直近の株価下落前の投資家ポジションなどの指標は、今回の相場調整がほぼ半分終わった可能性を示唆するとの分析をJPモルガン・チェースのストラテジストらが示した。昨年12月ほどの大幅な調整とはならない見込みだという。

  クロスアセット基本戦略責任者のジョン・ノーマンド氏は、「調整は価格が割高で買われ過ぎており、市場の底が浅い場合に最も大きくなる傾向がある。これらの指標からランダムな衝撃のタイミングを予測することはできないが、脆弱(ぜいじゃく)性の度合いを感じ取ることはできる」と4日のリポートで解説。 「10月に入るに当たっての脆弱性は高くはなく中程度だった」と記した。

  

  S&P500種株価指数は1、2両日の2日連続で1%を超える下落となったが、JPモルガンの分析によると、その前の投資家ポジション「ほぼ中立からディフェンンシブ」で、マルチアセットポートフォリオのバリュエーションは世界の成長が通常示唆する水準に比べ若干の「行き過ぎ」にとどまっていた。また、米国株の市場の深さは「平均より下」だったものの、極端なポジションとはなっておらず大きな懸念材料ではないとノーマンド氏は指摘する。

  ノーマンド氏は「全ての指標は共通して、この調整がほぼ半分完了していることを示唆しており、最終的に昨年よりもはるかに小さな調整に終わると予想される」と記述した。

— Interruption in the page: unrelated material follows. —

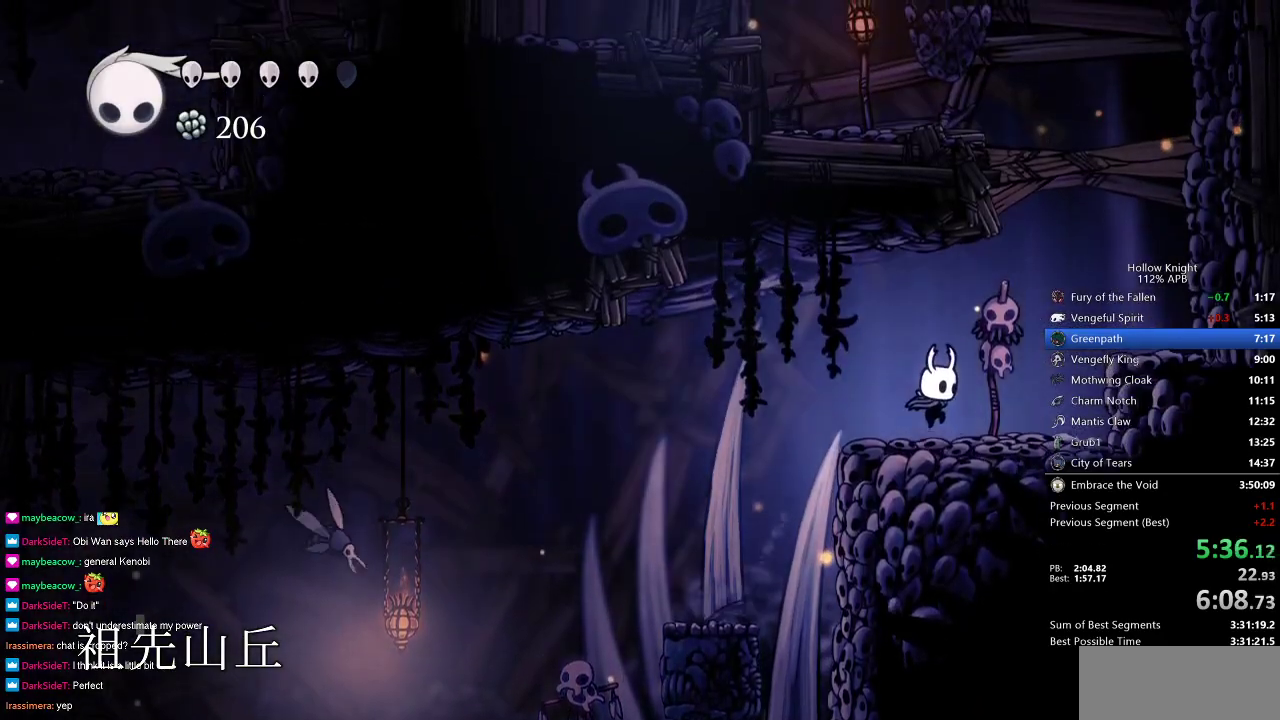
{"keys": ["right"], "events": [[183, "jump", "down"], [317, "up", "down"], [367, "nail", "down"], [417, "jump", "up"], [417, "nail", "up"], [417, "up", "up"]]}
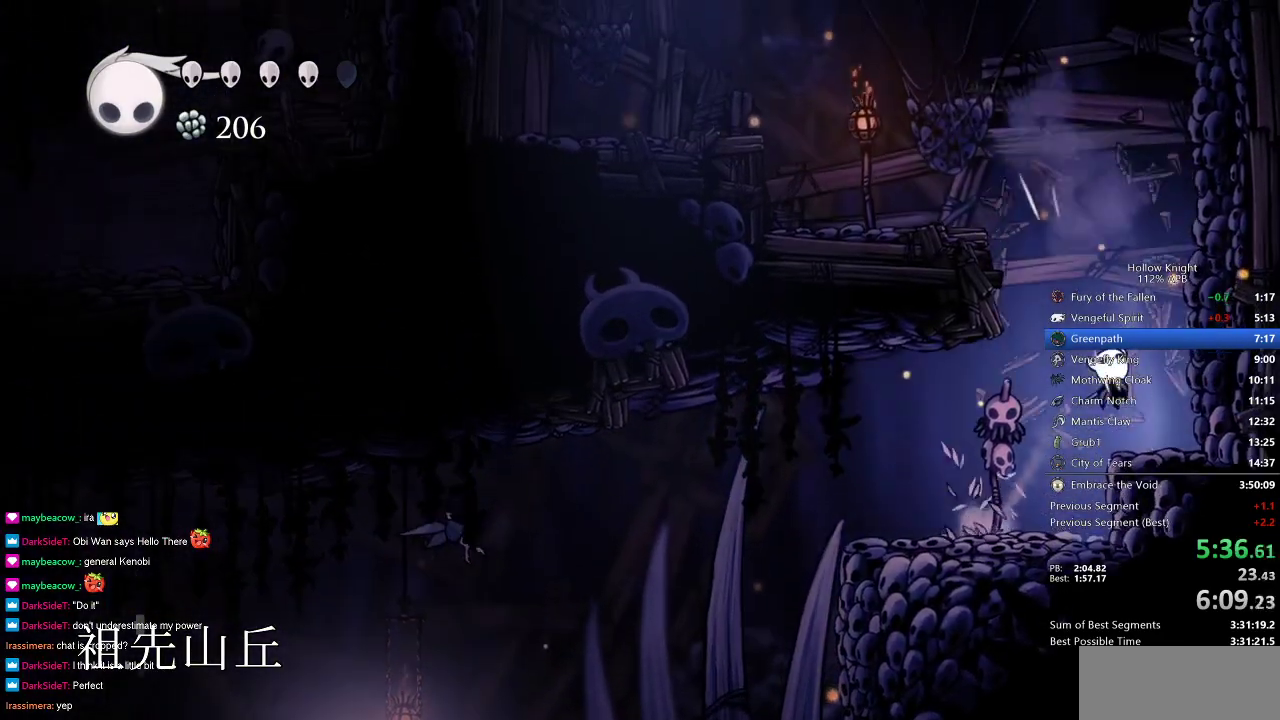
{"keys": ["jump", "left"], "events": [[183, "jump", "down"], [183, "left", "down"], [183, "right", "up"]]}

Fifth drawdown in trade war to be shallower than worst one: JPMorgan
資産2018年1月26日以降のトータルリターン
米国の投資適格債12.15%
米国債11.04%
米高利回り債6.97%
S&P5006.31%
バンガードマネーマーケットファンド3.68%
Stoxx Europe 600 (ユーロで)1.43%
MSCI新興市場株-17.57%
出典:ブルームバーグ

原題:
Market Correction Could Be About Half Over, JPMorgan Calculates(抜粋)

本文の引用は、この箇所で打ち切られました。